Richard Neutra’s Updated Sten-Frenke House Hits the Market for a Cool $15M

Richard Neutra’s Updated Sten-Frenke House Hits the Market for a Cool $15M

By Kathryn M.
The 85-year-old property gained a Johnston Marklee–designed addition in 2009.

The Sten-Frenke House by Richard Neutra has attracted the talents of numerous restoration experts over the years—from Biber Architects to the renowned firm of Marmol Radziner and designer Mark Haddawy. Most recently, the firm Johnston Marklee jumped on the opportunity to design an adjacent structure, one that harmoniously responds to Neutra's original work.

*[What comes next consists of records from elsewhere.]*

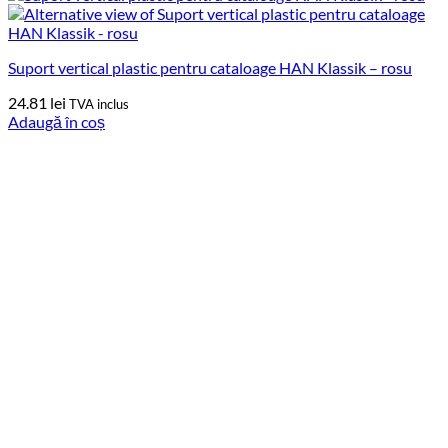
Suport vertical plastic pentru cataloage HAN Klassik – rosu
24.81
lei
TVA inclus
Adaugă în coș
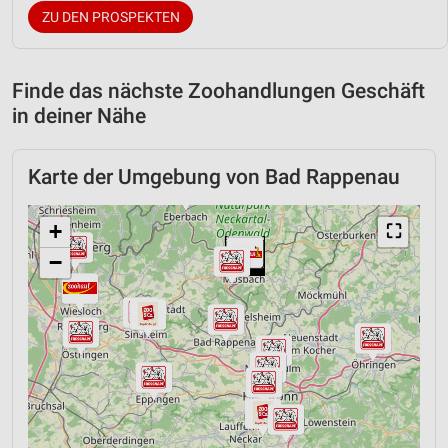
ZU DEN PROSPEKTEN
Finde das nächste Zoohandlungen Geschäft
in deiner Nähe
Karte der Umgebung von Bad Rappenau
+
⛶
−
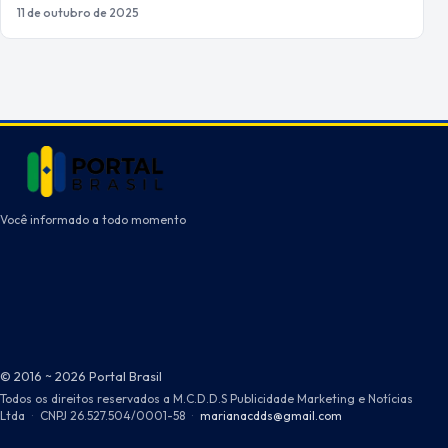
11 de outubro de 2025
Você informado a todo momento
© 2016 ~ 2026 Portal Brasil
Todos os direitos reservados a M.C.D.D.S Publicidade Marketing e Notícias
Ltda
·
CNPJ 26.527.504/0001-58
·
marianacdds@gmail.com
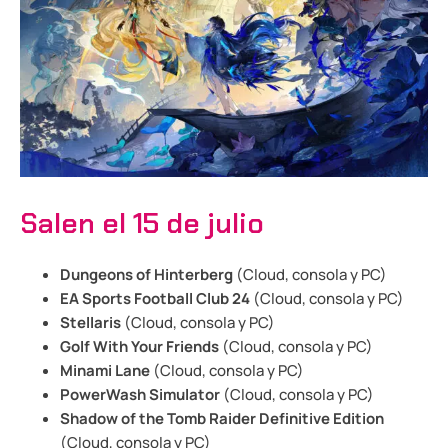
Salen el 15 de julio
Dungeons of Hinterberg
(Cloud, consola y PC)
EA Sports Football Club 24
(Cloud, consola y PC)
Stellaris
(Cloud, consola y PC)
Golf With Your Friends
(Cloud, consola y PC)
Minami Lane
(Cloud, consola y PC)
PowerWash Simulator
(Cloud, consola y PC)
Shadow of the Tomb Raider Definitive Edition
(Cloud, consola y PC)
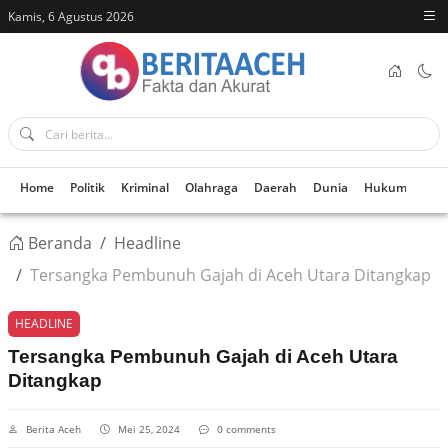
Kamis, 6 Agustus 2026
Home
Politik
Kriminal
Olahraga
Daerah
Dunia
Hukum
Kes
Beranda
Headline
Tersangka Pembunuh Gajah di Aceh Utara Ditangkap
HEADLINE
Tersangka Pembunuh Gajah di Aceh Utara
Ditangkap
Berita Aceh
Mei 25, 2024
0 comments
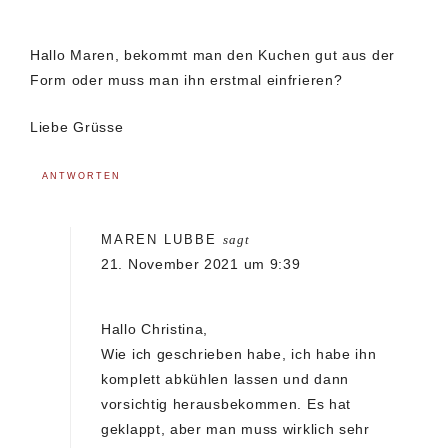
Hallo Maren, bekommt man den Kuchen gut aus der
Form oder muss man ihn erstmal einfrieren?
Liebe Grüsse
ANTWORTEN
MAREN LUBBE
sagt
21. November 2021 um 9:39
Hallo Christina,
Wie ich geschrieben habe, ich habe ihn
komplett abkühlen lassen und dann
vorsichtig herausbekommen. Es hat
geklappt, aber man muss wirklich sehr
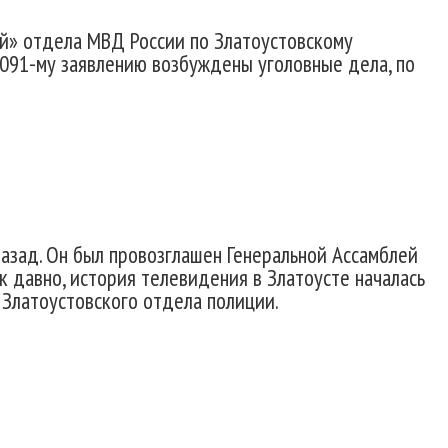
й» отдела МВД России по Златоустовскому
1091-му заявлению возбуждены уголовные дела, по
назад. Он был провозглашен Генеральной Ассамблей
к давно, история телевидения в Златоусте началась
 Златоустовского отдела полиции.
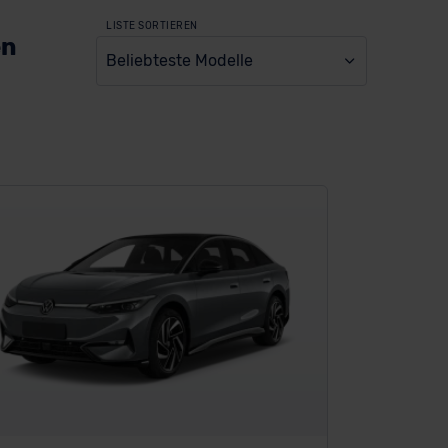
LISTE SORTIEREN
en
Beliebteste Modelle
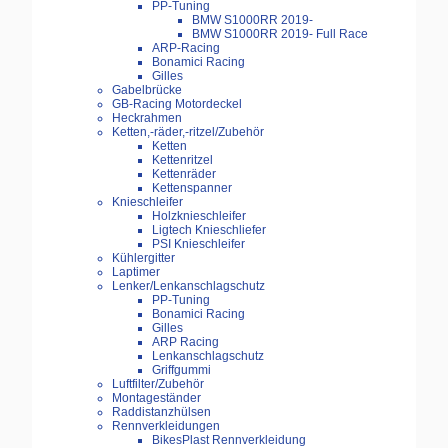
PP-Tuning
BMW S1000RR 2019-
BMW S1000RR 2019- Full Race
ARP-Racing
Bonamici Racing
Gilles
Gabelbrücke
GB-Racing Motordeckel
Heckrahmen
Ketten,-räder,-ritzel/Zubehör
Ketten
Kettenritzel
Kettenräder
Kettenspanner
Knieschleifer
Holzknieschleifer
Ligtech Knieschliefer
PSI Knieschleifer
Kühlergitter
Laptimer
Lenker/Lenkanschlagschutz
PP-Tuning
Bonamici Racing
Gilles
ARP Racing
Lenkanschlagschutz
Griffgummi
Luftfilter/Zubehör
Montageständer
Raddistanzhülsen
Rennverkleidungen
BikesPlast Rennverkleidung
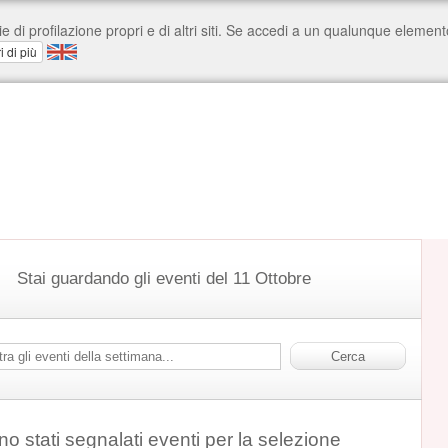
Stai guardando gli eventi del 11 Ottobre
o stati segnalati eventi per la selezione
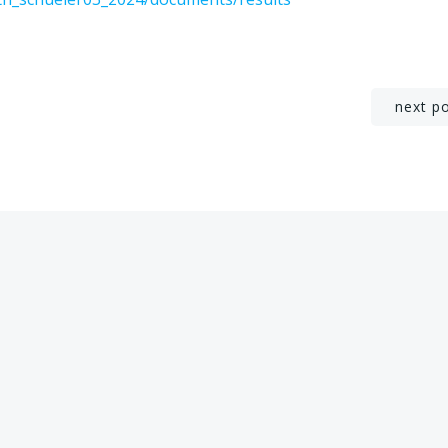
Post
next p
navigation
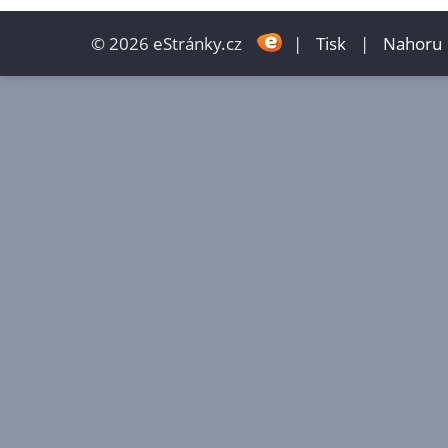
© 2026 eStránky.cz
|
Tisk
|
Nahoru 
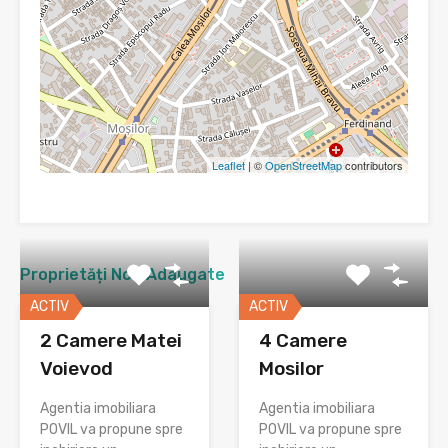
Leaflet
| ©
OpenStreetMap
contributors
Proprietăți Nou Adaugate
ACTIV
ACTIV
2 Camere Matei
4 Camere
Voievod
Mosilor
Agentia imobiliara
Agentia imobiliara
POVIL va propune spre
POVIL va propune spre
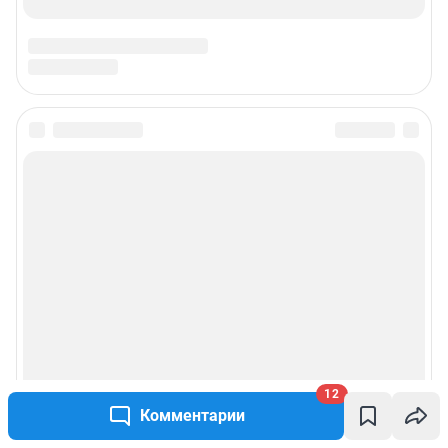
Техподдержка
Предвыборная агитация
Статистика канала в MAX
Все города сети
Мобильное приложение
Google Play
App Store
RuStore
12
Комментарии
Мы в соцсетях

The original Neutra-designed structure was originally built in 1934 for Ukrainian film actress, Anna Sten, and her producer husband Dr. Eugene Frenke. The residence has since been through two subsequent renovations—first led by Biber Architects and later by the renowned firm Marmol Radziner in partnership with designer Mark Haddawy

The home, originally built in 1934, is among the early designs that helped to kickstart Neutra's career, winning him the House Beautiful award the year of its construction. Numerous owners over the years sought to preserve Neutra's vision, including the current owner: director, writer, and producer Marc Forster, who is behind such films as Monster's Ball, Quantum of Solace, and Stranger than Fiction

Most recently, the home's current owner also enlisted the firm Johnston Marklee to design a stand-alone office suite and guest quarters. The detached structure seeks to complement Neutra's design by emulating its smooth surfaces and distinct rounded section.

Forster, who purchased the property in 2009, turned to Johnston Marklee to design a detached guest house and office suite. Called the 'Ark House,' this two-bedroom abode mimics a distinct curved section on the main house, visually tying the two structures together. Since the Sten-Frenke House was built to occupy only one half of the double lot, Johnston Marklee also used the opportunity to balance the site by placing their new structure at the opposite corner of the lot.

The Ark House, located on the opposite side of the property's double lot, features a rounded facade along the front and rear. Steps lead down from a central patio in front of the Sten-Frenke House to the studio's entrance.

In total, the property now offers five bedrooms and seven bathrooms, along with approximately 4,000 square feet of living space. Forster's updates, which include on-site geo-thermal generators, and the Ark House addition totaled a whopping $4M. Now, the entire estate is up for sale with an asking price of $15,000,000. Keep scrolling for a look around the property and inside both structures.

The guest house entrance is hidden behind a thick section of greenery. The choice of stucco along the exterior also sought to complement the main house.

The space features two bedrooms and one bathroom, along with an office, a hot yoga room, and sauna. Here, an office space leads out to a rooftop deck overlooking the yard.

A large window frames view of the Sten-Frenke House while a skylight illuminates the space.

Sten and Neutra reportedly disagreed over some aspects of the design, including the location of the pool, which Sten preferred closer to the home. During the initial renovations, Biber Architects relocated the pool to its current location to take fuller advantage of the large lot.

After reviewing Neutra's original plans for the house, Biber Architects also extended the front pergola. However, that change was later reverted to make way for the guest house.

Inside the Sten-Frenke House, a lofty entry hall features contrasting wood tones, along with various volumes of space and form.

The entry hall leads into a formal dining area. Ribbon windows guide visitors around and into the living area further ahead.

The formal dining area features original built-in cabinetry and period furnishings. This space and others throughout the home have been restored multiple times over the years.

Built-in seating and more ribbon windows extend around the room, opening this space up to views of the heavily landscaped yard. According to Biber Architects, "some of the original wood paneling was replaced with an upgraded veneer to replace the original ‘tobacco stained plywood’ walls."

Adjacent to the living room, a curved dining area occupies a distinct volume that extends off the back of the house. The rounded section inspired Johnston Marklee to emulate the form in their detached guest house.

The kitchen was updated without detracting from Neutra's original details. A line of windows frame postcard views of a densely wooded area alongside the home.

Around the corner, the kitchen extends into a galley form that ends with a door to the garden. Stainless-steel counters and a recessed cooking area seek to blend in rather than take away form the home's architectural details.

Upstairs, a large master suite is wrapped in windows along two sides. A set of doors open up to the rooftop deck that sits above the home's main entrance.

The deck overlooks views of Will Roger's State Beach and the Pacific Ocean, with the second structure by Johnston Marklee in the foreground. 

Editor's note: This article previously misstated the team members involved in renovating the Sten-Frenke House. Designer Mark Haddawy worked with contractor Mármol Radziner and not Dave Binder.

The Sten-Frenke Estate, located at 126 Mabery Road in Santa Monica, CA, is currently listed for $15,000,000 by Billy Rose of The Agency.